--- Page extract ---
•••••
No more new journals, or I'm having your banned!


----------



## Triple Threat (Jul 28, 2006)

P-funk said:
			
		

> Your hiups were high from the start!  I wonder what you could do if you got your hips a little lower?



He'd probably be pulling 700+


----------



## BigDyl (Jul 28, 2006)

Saturday Fever said:
			
		

> DB Flyes
> 4 sets of 6
> 
> Pullovers
> ...




You like disapear and reapear at random times


----------



## Saturday Fever (Jul 28, 2006)

BigDyl said:
			
		

> You like disapear and reapear at random times



Haven't you heard? I'm a know nothing hack. 

I lurk all the time. Mike asks me to help out from time to time and I occassionally drop a few nuggets on Sean and Rocco.


----------



## Saturday Fever (Jul 28, 2006)

Triple Threat said:
			
		

> He'd probably be pulling 700+




Easily. He's pulled 615 I believe and he's always pulled it hamstrings first. I've tried to get lower back work in, thinking his back was dictating the form, but I think his form is a habit at this point. I'm not sure how to coach form over the internet, aside from quoting 100 articles he's already read.
•••••
--- Using the information ---
**a)** Decide whether each statement agrees with the forum thread above. For each, answer yes or no and quote the words from the thread that settle it.
(i) Saturday Fever says he lurks all the time.
(ii) Triple Threat estimates a figure of 600+.
(iii) Saturday Fever has tried to get lower back work in.
**b)** In the forum thread, who does Saturday Fever say asks for help from time to time?
**c)** Continue the forum thread about deadlift form from its last sentence.

--- Supplied data ---
•••••
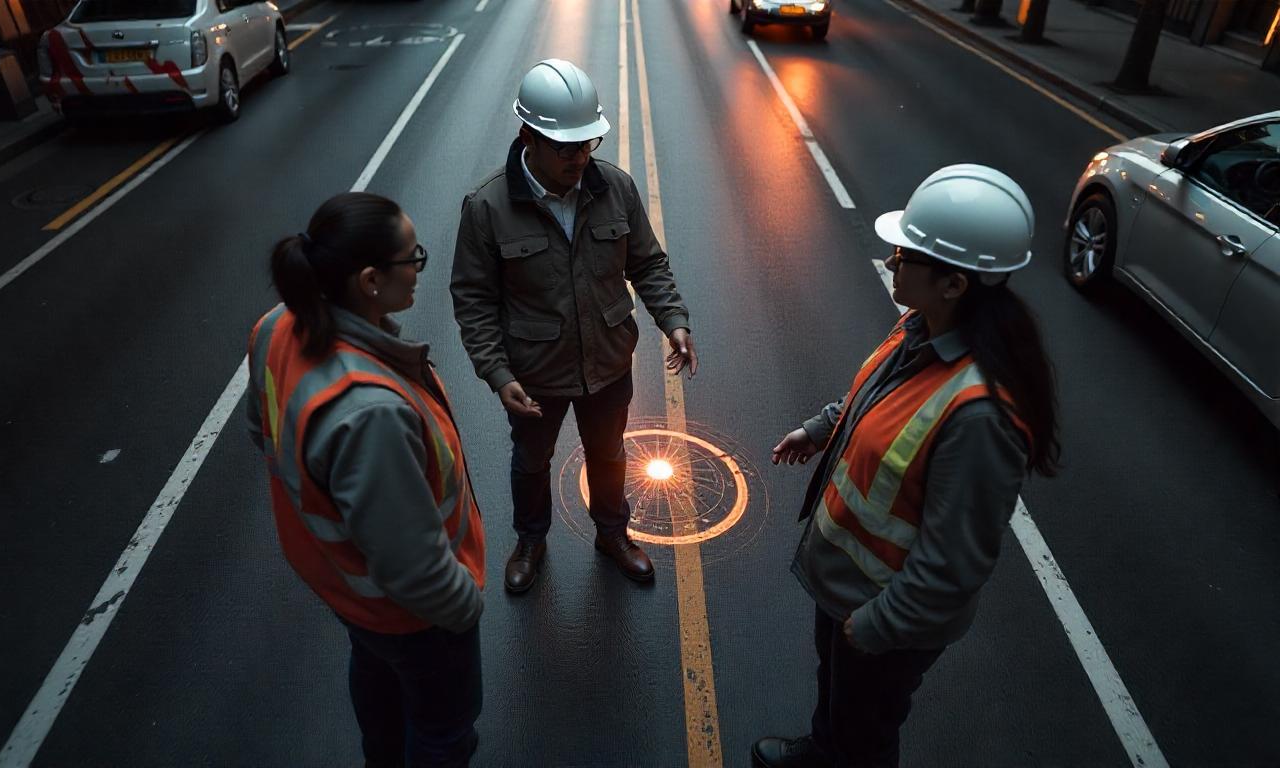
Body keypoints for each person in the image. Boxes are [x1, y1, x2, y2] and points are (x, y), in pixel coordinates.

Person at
•••••
--- Your written answers ---
**a)**
(i) Yes: "I lurk all the time."
(ii) No: "He'd probably be pulling 700+"
(iii) Yes: "I've tried to get lower back work in"

**b)** Mike.

**c)**
But on the plus side, he doesn't arch or roll his back, so he's not going to hurt himself anytime soon.


----------



## M.J.H. (Jul 28, 2006)

*SF*
Not a problem, bro. I got it done today, awesome session. I absolutely loved doing DB flyes fresh without a heavy press movement first. And the curling technique you gave me was also great, my biceps were screaming. I have pulled 615 conventional which is the most I've ever done, and then 625 sumo style. I've never been able to yank 635 though, and honestly I've never tried. I'm completely out of chalk if you notice in the video the bar is starting to slip a tad.  

*JohnMac*
Or just a touch and go style deadlift. 

*P-funk*
Thanks for stopping by, man. And I know! You have no idea how annoying it is to watch video after video of myself pulling, and trying so hard to keep my hips down. And then still no matter what when I'm shooting for a new 1RM I end up shooting my hips sky high. Thanks for stopping by.

*BigDyl*
Hah, I think this journal is going to stick around for a while. I have always enjoyed SF's coaching and I think now is a good time to put it to the test. As long as I keep my diet in order I think I'll go far with his coaching. And SF is always lurking around the forums but I specifically asked him to design me a program based on my goals and give me day-to-day feedback, etc. My goals are basically hypertrophy upper body, and strength lower body and bench. As weird as it sounds I do not want my legs to grow in terms of size, and I want to hopefully pull 675 and bench 405 in the next year or so.


----------



## M.J.H. (Jul 28, 2006)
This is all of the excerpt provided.